At last, some positivity.

That has been in short supply for those working in UK wind, solar and tidal, given the slew of government policies hitting their sectors.

Yet, a largely positive prognosis for UK renewables was given by business leaders, academics and government representatives at an event held by the Westminster Environment, Energy & Transport Forum last month. Why are they so optimistic?

Speakers highlighted the improvements being made across the board to energy storage tech, network upgrades and carbon reduction commitments. We are starting to make substantive progress towards a green economy.

This was most apparent in the growing quantities of private sector investment being ploughed into clean energy. Tom Murley, head of renewable energy at private equity firm HgCapital, told us that 2015 saw the highest levels of green investment in Europe on record, and that the UK received the largest share of all European states.

He also said we could expect to see investment continue to grow. Plunging oil and gas prices are harming the business models of those in the fossil fuels sector. This means that pension funds, hedge funds and well-capitalised institutions are seeing their traditional safe havens dissipate. Renewable energy infrastructure that can service us for decades into the future is looking like a good long-term bet.

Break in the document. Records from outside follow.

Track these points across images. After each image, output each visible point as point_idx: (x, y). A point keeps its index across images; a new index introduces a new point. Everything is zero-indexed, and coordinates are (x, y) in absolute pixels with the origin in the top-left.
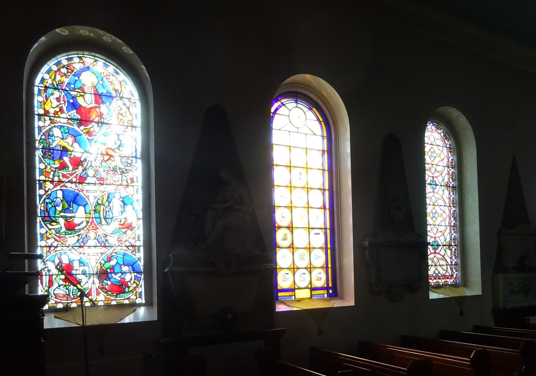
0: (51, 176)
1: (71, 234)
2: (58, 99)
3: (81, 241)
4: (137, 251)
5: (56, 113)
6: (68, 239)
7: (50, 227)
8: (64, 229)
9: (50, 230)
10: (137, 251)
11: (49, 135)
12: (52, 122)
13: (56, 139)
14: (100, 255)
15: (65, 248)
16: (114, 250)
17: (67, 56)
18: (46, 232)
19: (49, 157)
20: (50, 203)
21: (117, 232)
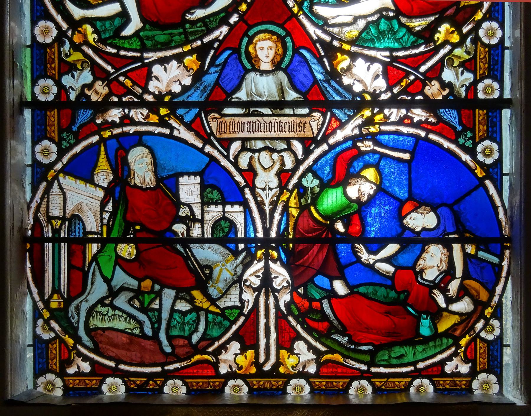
1: (166, 46)
3: (210, 79)
4: (481, 129)
6: (157, 69)
7: (77, 13)
8: (135, 23)
9: (75, 24)
10: (481, 129)
14: (298, 147)
15: (138, 114)
16: (369, 122)
18: (60, 39)
21: (382, 35)
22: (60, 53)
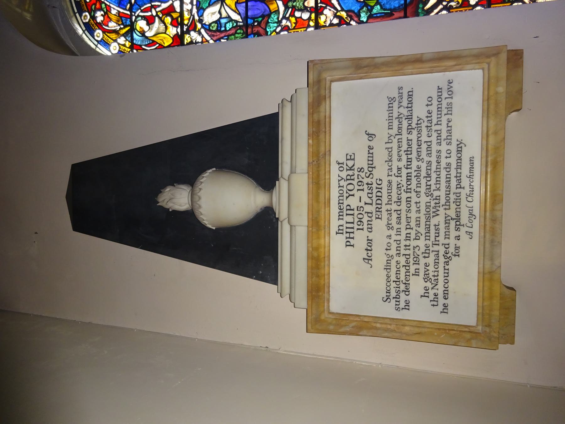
0: (305, 16)
2: (150, 21)
5: (175, 23)
11: (218, 30)
12: (192, 27)
13: (224, 14)
17: (75, 14)
19: (263, 25)
20: (370, 9)
22: (456, 8)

But Murley’s message came with caveats.

He said that financial institutions seeking investment security were disproportionately likely to invest in projects approaching, or already in, construction. Furthermore, it is larger projects that would receive the majority of investments, as only at this scale will significant financial returns be generated. Developers must still take the financial risk to get projects to a stage where they are investible, or find others who will.

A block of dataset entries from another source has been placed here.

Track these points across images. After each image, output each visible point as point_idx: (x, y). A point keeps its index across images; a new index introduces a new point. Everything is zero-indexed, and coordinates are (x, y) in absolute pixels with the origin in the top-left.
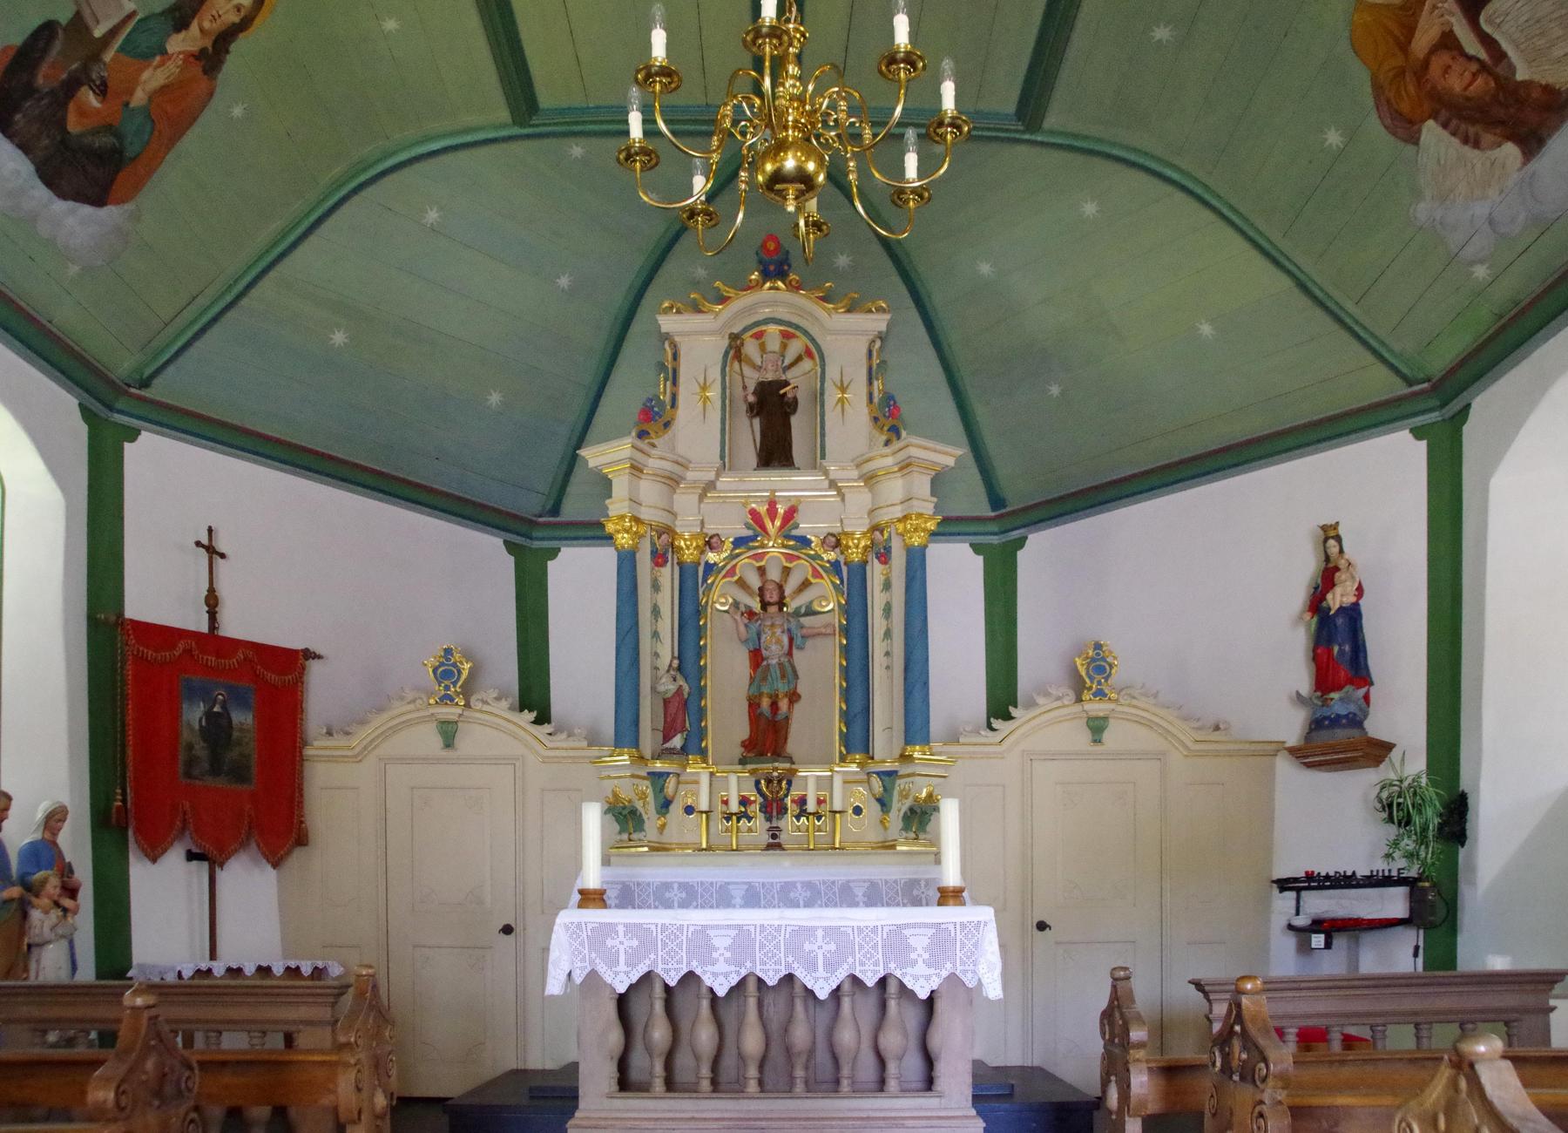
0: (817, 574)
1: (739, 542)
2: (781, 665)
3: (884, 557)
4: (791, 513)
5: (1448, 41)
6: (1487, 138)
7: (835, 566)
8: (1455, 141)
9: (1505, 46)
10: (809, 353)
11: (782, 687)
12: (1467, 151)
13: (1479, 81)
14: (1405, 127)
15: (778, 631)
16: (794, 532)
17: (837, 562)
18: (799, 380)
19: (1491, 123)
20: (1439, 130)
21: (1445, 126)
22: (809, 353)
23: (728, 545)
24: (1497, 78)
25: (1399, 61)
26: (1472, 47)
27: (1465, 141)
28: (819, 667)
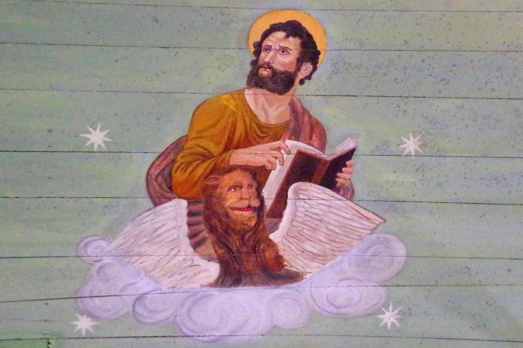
5: (259, 175)
6: (209, 248)
8: (185, 229)
9: (287, 213)
12: (186, 242)
13: (247, 214)
14: (162, 185)
19: (222, 241)
20: (185, 212)
21: (190, 214)
24: (258, 224)
25: (215, 149)
26: (269, 192)
27: (192, 236)
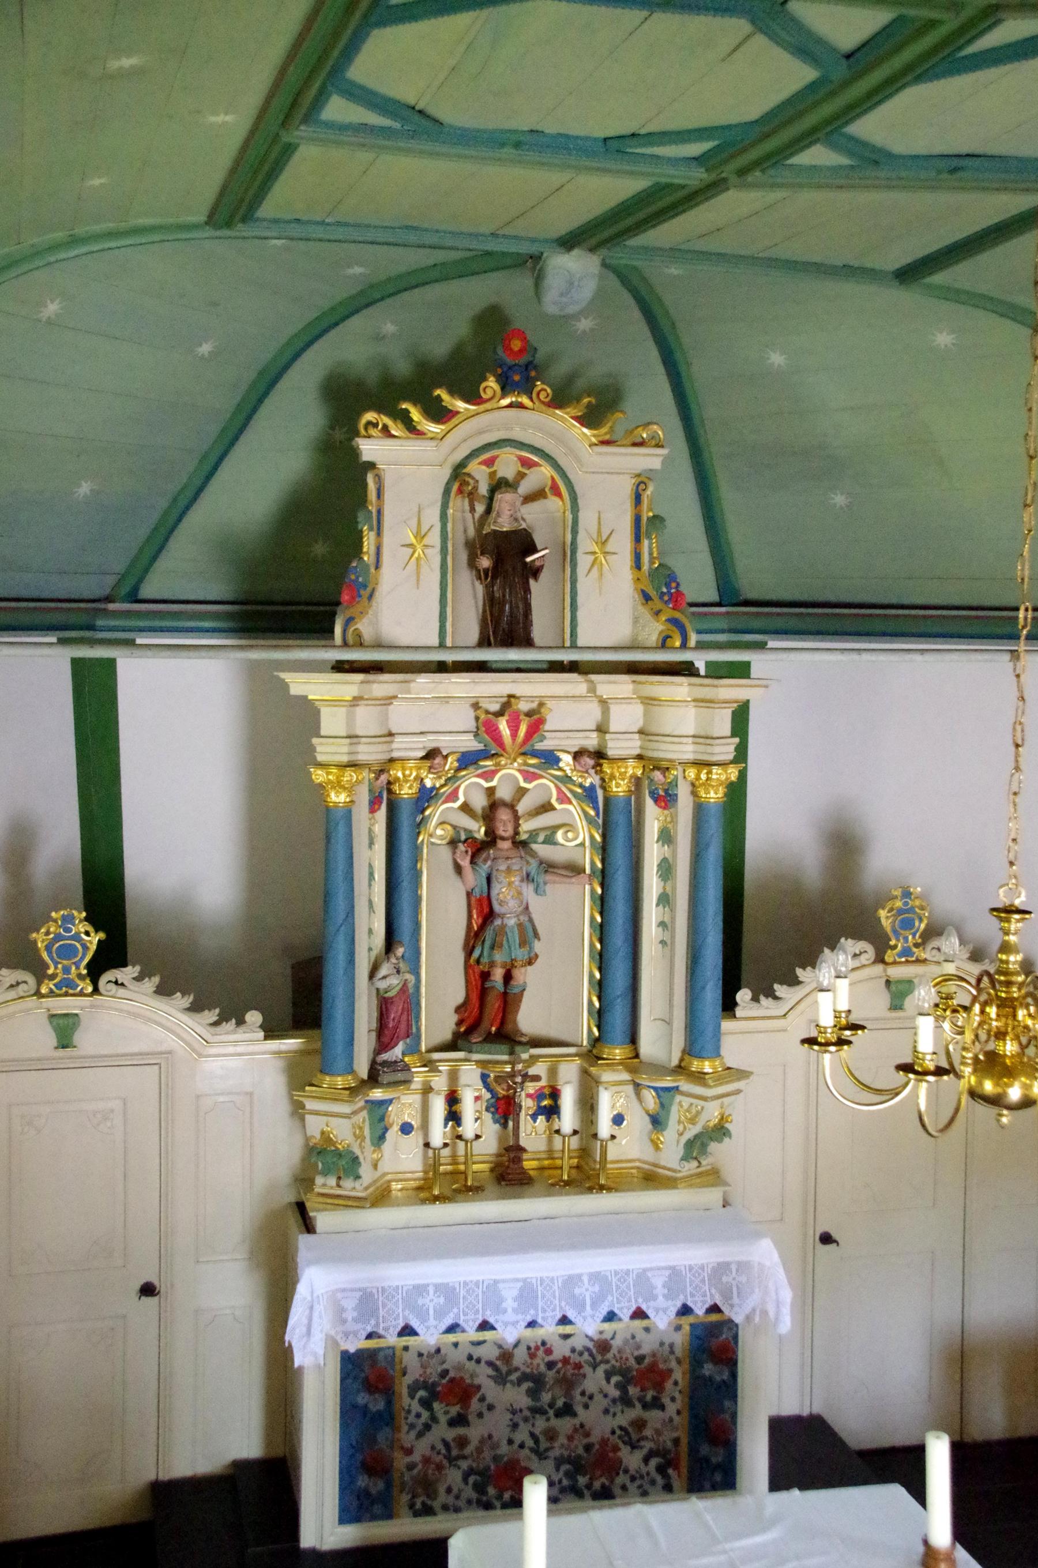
0: (563, 799)
1: (468, 760)
2: (520, 926)
3: (666, 799)
4: (536, 726)
7: (589, 794)
10: (557, 493)
11: (520, 954)
15: (515, 879)
16: (539, 746)
17: (593, 786)
18: (540, 518)
22: (557, 493)
23: (452, 762)
28: (563, 920)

Others struck a more cautious note, highlighting that investors require a predictable policy environment and, on this front, the UK fares badly. In recent months, we have seen the government axe commitments to wind, solar, tidal and others.

It was Michael Rutter, director of clean energy for the UK government’s Department of Energy & Climate Change, who took to the podium to give the government’s take on —or defence of —our renewable energy future.

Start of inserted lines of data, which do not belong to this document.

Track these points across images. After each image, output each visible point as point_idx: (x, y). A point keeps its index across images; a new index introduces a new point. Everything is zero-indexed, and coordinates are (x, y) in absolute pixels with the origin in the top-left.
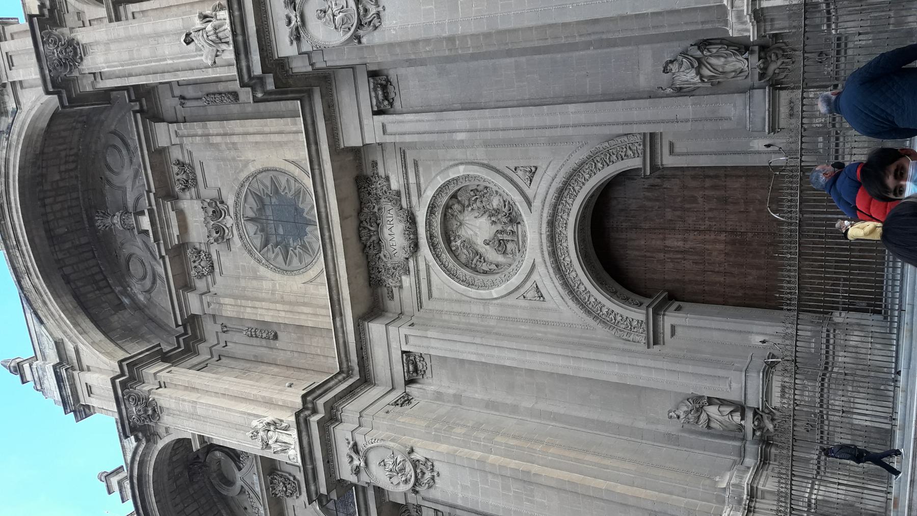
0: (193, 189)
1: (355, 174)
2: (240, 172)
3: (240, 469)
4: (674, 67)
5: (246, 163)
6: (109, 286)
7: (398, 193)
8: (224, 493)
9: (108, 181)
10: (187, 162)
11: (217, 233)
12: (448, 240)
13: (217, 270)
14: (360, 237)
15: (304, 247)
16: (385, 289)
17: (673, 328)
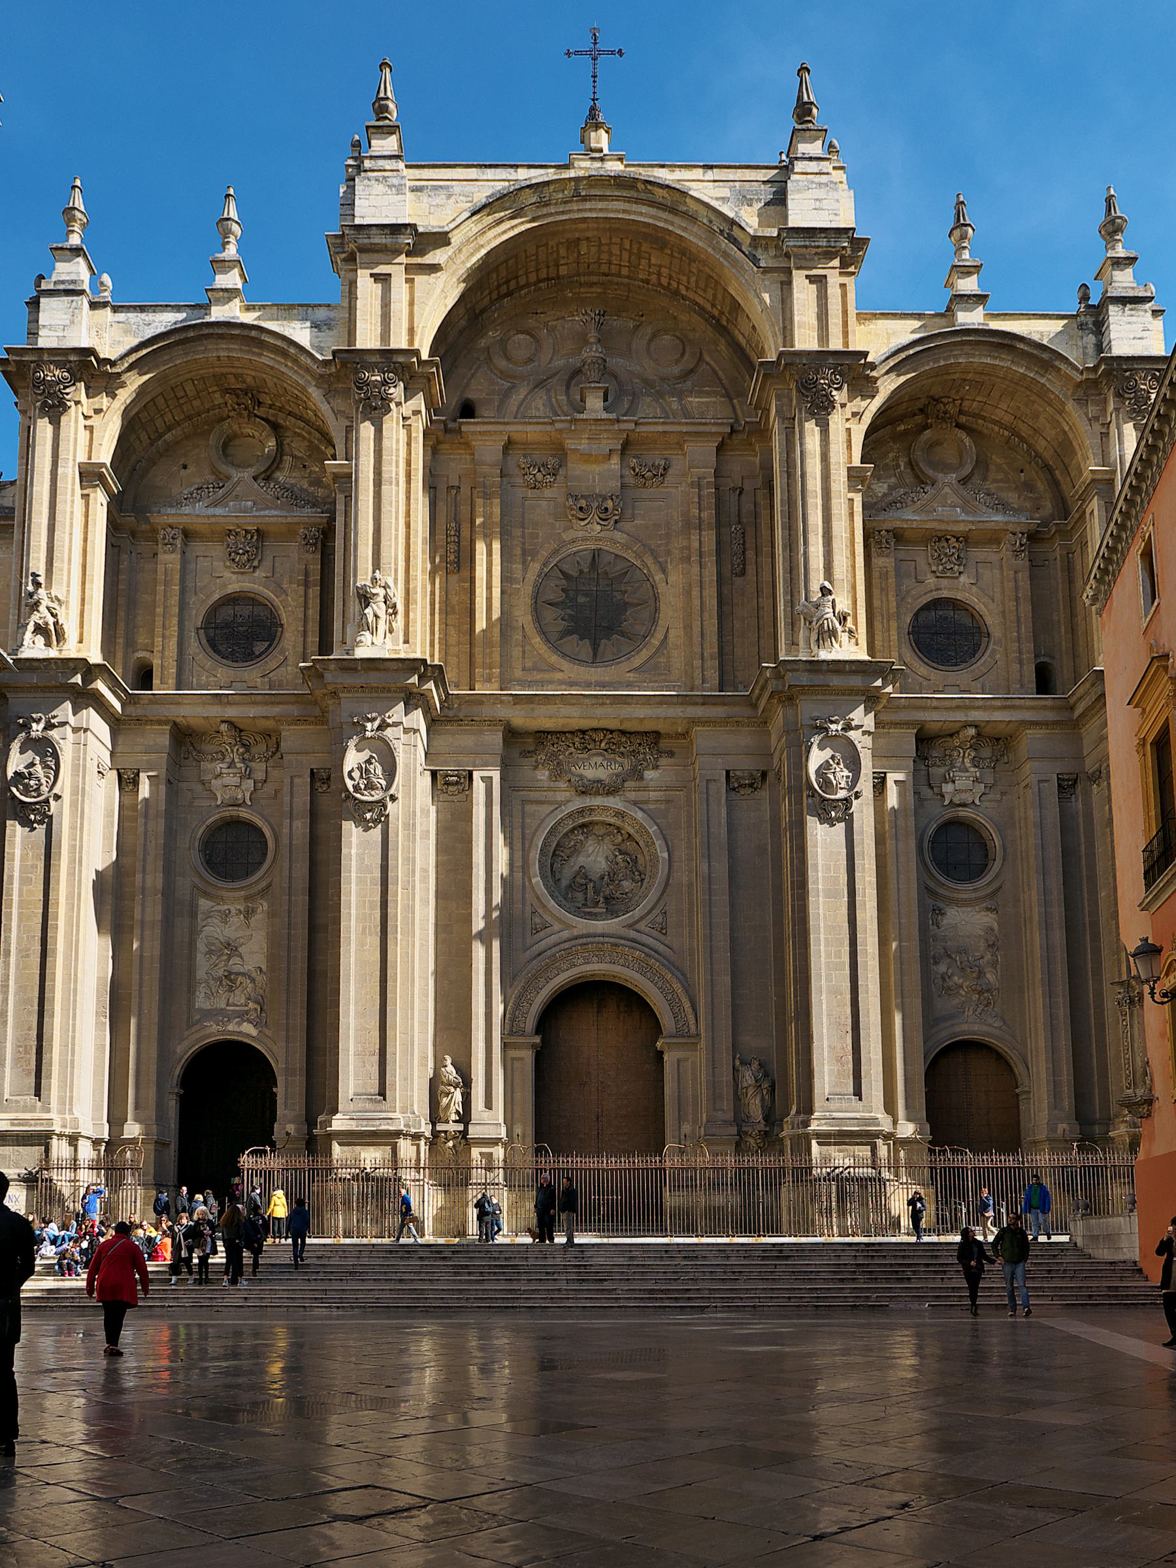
0: (631, 481)
1: (662, 731)
2: (655, 558)
3: (255, 478)
4: (755, 1065)
5: (664, 571)
6: (501, 297)
7: (642, 778)
8: (212, 440)
9: (637, 327)
10: (669, 478)
11: (581, 509)
12: (583, 826)
13: (530, 493)
14: (595, 730)
15: (566, 633)
16: (532, 748)
17: (522, 1059)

He said that cuts to subsidies benefited consumers, and that as the cost of technology comes down, so should support. He reminded us of Amber Rudd’s speech last year, where she made clear that energy security was the government’s main energy policy concern. That onshore wind is now being excluded from this secure future, seems unjustified, given its cost parity with gas fired electricity. He also drew our attention to Siemens’ new turbine blade manufacturing plant in Hull, and the 10GW of offshore wind installation we should expect by 2020. This overlooks the ambiguous future targets that the government has set for offshore wind production, and avoids the criticism that Siemens has given the UK government for its policymaking.

A burning question is how the government can afford considerable subsidies for new nuclear power plants, which have 10-15 year construction periods, but is strapped for cash when it comes to renewables. Rutter’s response was that it makes sense in the government’s calculations.

Investment in, and knowledge of clean energy is at levels we’ve never seen before. Look to Paris –governments, businesses, consumers are listening. Green business is big business, but the UK is still in danger of missing out.